Guggenheim Bilbao displays Thomas Struth’s photography

Thomas Struth, ‘Eleonor and Giles Robertson, Edinburgh 1987,’ inkjet print, 66 x 84 cm © Thomas Struth
BILBAO, Spain – The Guggenheim Museum Bilbao is presenting the exhibition titled “Thomas Struth,” a complete journey through five decades of one of the most influential European postwar photographers, whose evolution as an artist has been marked by social concerns. Organized by Haus der Kunst, Munich, in collaboration with the Guggenheim Museum Bilbao, the exhibition opens Oct. 2 and run through Jan. 19, 2020.
The images of Thomas Struth (b. 1954, Geldern, Germany) receive their signature character from the questions they raise about the relevance of public space, family ties, nature, culture, and the limits of new technologies. Thus, Struth addresses essential questions like the instability of social structures and the fragility of human existence through images whose formal elegance prompts the audience’s participation and empathy towards these topics.

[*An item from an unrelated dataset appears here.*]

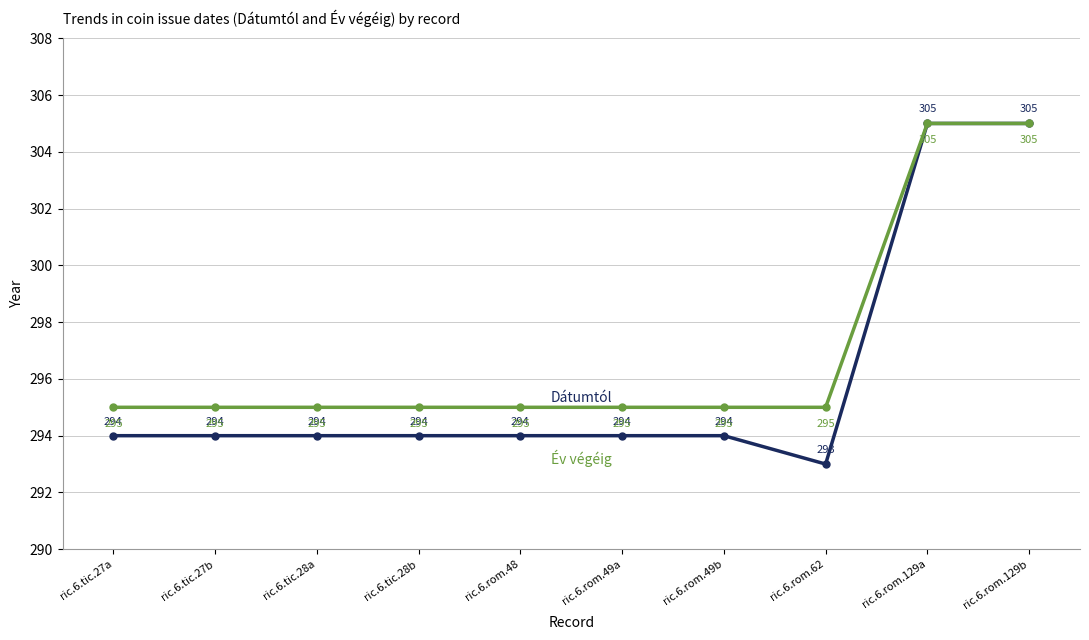

What is the label of the 2nd point from the left?

ric.6.tic.27b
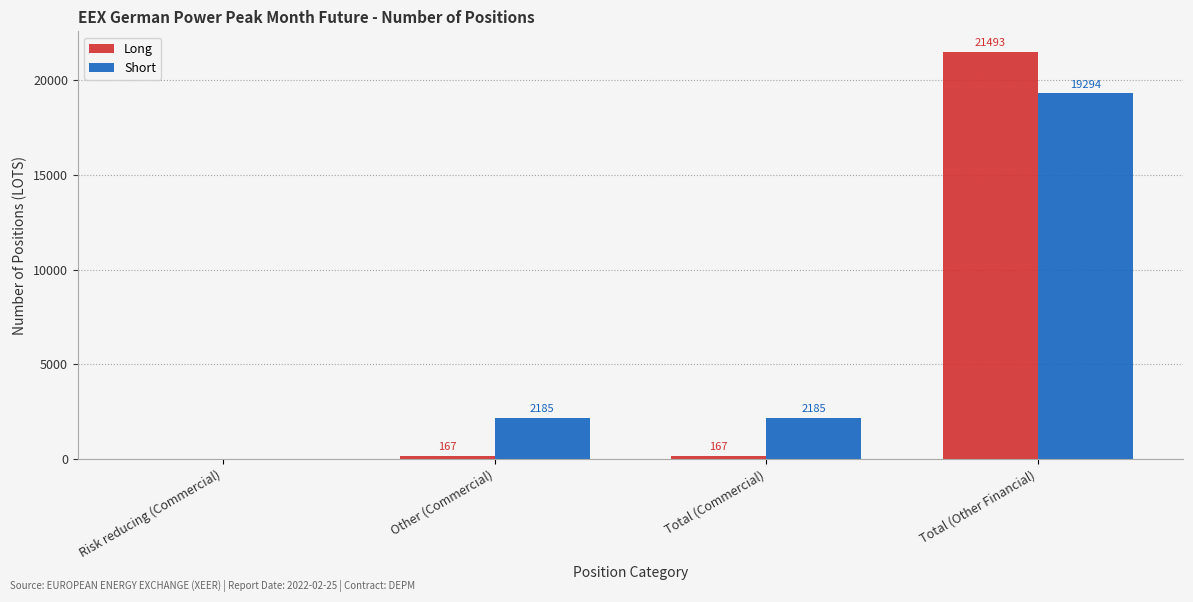

The value of Long at Total (Commercial) is 167. True or false?

True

This exhibition connects Struth’s initial concepts—seen in the archival material that the artist has collected over the years—to his well-defined groups of finished works, such as Unconscious Places, Family Portraits, Audience, Museum Photographs, New Pictures from Paradise, and This Place.
These, in turn, establish a dialogue with other works, such as Berlin Project (Berlin Projekt), a video conceived in 1997 in collaboration with media artist Klaus vom Bruch, with other more recent groups like Nature & Politics, Animals, and with the landscape and flower photographs created for the wards of Lindberg hospital.

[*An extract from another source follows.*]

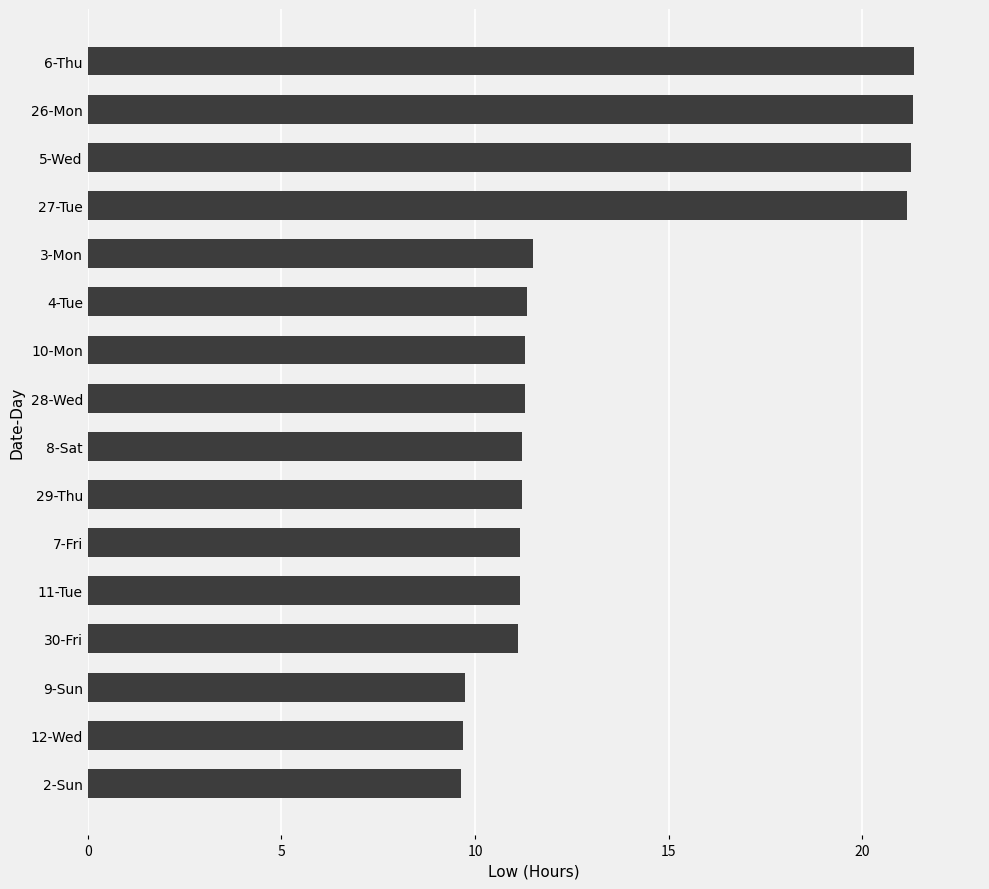

What is the minimum value shown in the chart?

9.6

The relationships among these works highlight Struth’s ability to combine analysis with photographic creation in multiple subjects and mediums, resulting in powerful photographic images.

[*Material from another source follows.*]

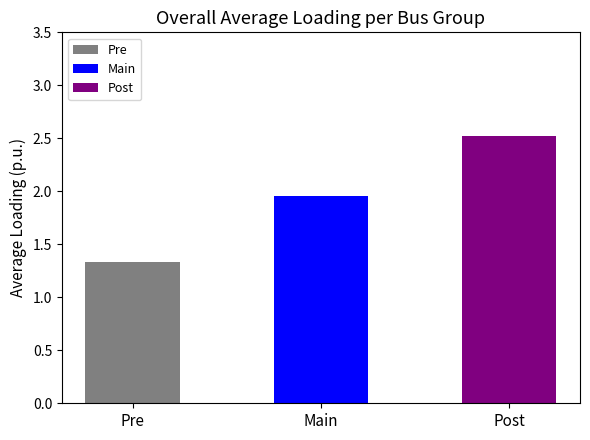

Which category has the lowest value across all series?

Pre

In a meticulously composed presentation, the exhibition establishes a dialogue between groups of works in order to connect Struth’s initial ideas to his well-defined past and recent series: Unconscious Places, Portraits, Museum Photographs, New Pictures From Paradise, Places of Worship, Nature & Politics and Dandelion Room (Löwenzahnzimmer), a monograph of landscape and flowers for the patients of the Winterthur Hospital.
Never before exhibited early works and research materials from the photographer’s archive will help to understand these different stages in Struth’s work and the social concerns at the core of them.